I've been reading posts regarding Zazzle, Spreadshirt and Cafepress. I just want to put out some simple designs to gauge the interest, and of course, try and sell some shirts. Of course you limit your sales if you can only print on white shirts. I notice they now offer printing on dark shirts. Is one better than the others? Anyone making money from these sites. The positive is that I don't have to buy the shirts and send away for screened transfers so I can heat press them at home. What's everyone's thoughts on sites like these.

Thanks.


----------



## Rodney (Nov 3, 2004)

> Is one better than the others? Anyone making money from these sites.


They all sort of have different benefits and drawbacks.

I think CafePress has the best setup for a "business" shop. Bulk editing and upload tools. Large userbase for peer support. Easy to setup shops. CafePress also does some heavy marketing for its shopkeepers.

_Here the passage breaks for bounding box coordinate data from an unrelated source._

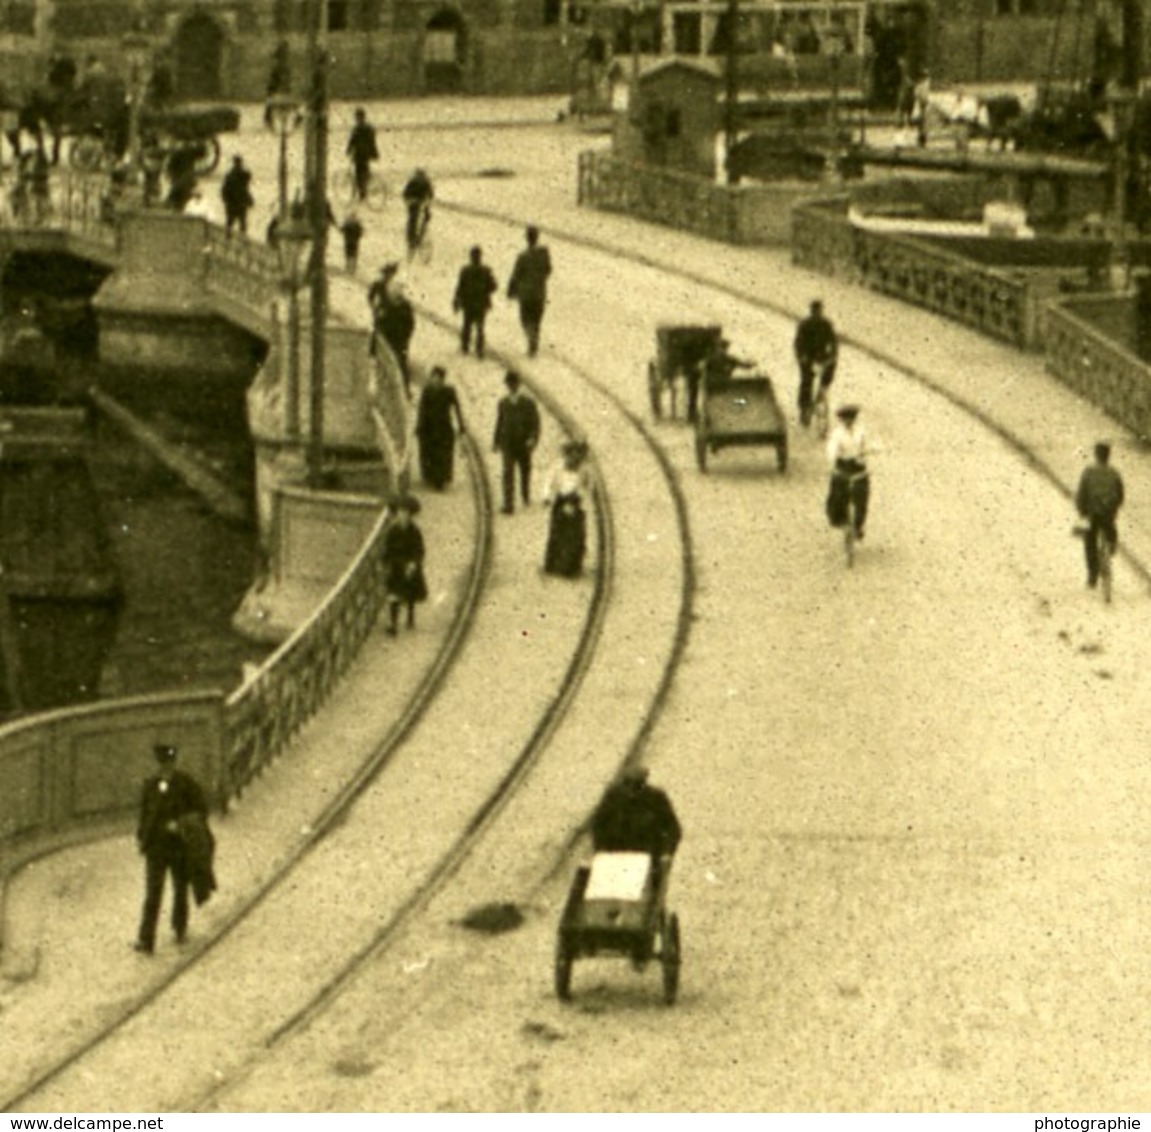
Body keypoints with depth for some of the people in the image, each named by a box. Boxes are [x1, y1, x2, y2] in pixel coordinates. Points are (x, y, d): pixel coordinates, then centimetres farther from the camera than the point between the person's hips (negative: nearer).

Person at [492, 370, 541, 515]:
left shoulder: (528, 403, -6)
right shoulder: (503, 403, 2)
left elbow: (535, 424, -7)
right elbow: (499, 423, 9)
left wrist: (533, 439, -21)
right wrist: (496, 441, 8)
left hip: (524, 445, 0)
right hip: (508, 445, 0)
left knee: (525, 472, 16)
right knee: (508, 474, -9)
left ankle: (526, 497, 39)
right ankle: (508, 505, -12)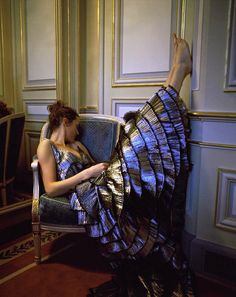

That said, Spreadshirt and Zazzle also have good sites and good options. If you are selling text based shirts, I would say Spreadshirt might be a good way to go, since their online t-shirt designer is pretty easy to use and their printing method on darks for 1-3 color simple designs (vinyl and flock transfers) is better than the other two (in my opinion).

If you have full color designs, then Zazzle and CafePress would probably be better options.

The best thing to do, since they are all free, would be to signup at each of them and test out their user interfaces. See which one you feel more comfortable with and which one you feel will work best for your needs.

If you read through the various forums here in the t-shirt fulfillment section, you can read some past reviews and experiences with each of the services you mentioned.

I also talked about a few of them here:
http://www.hiphipuk.co.uk/2006/10/30/hiphipuk-meets-tshirt-mogul-rodney-blackwell/


----------



## gmille39 (Oct 18, 2006)

Thanks Rodney. That helps a lot. I'm just looking at some simple text designs with one color distressed backgrounds. I'll play with each of them but Spreadshirt sounds good for what I'm looking at doing.

Thanks again.


----------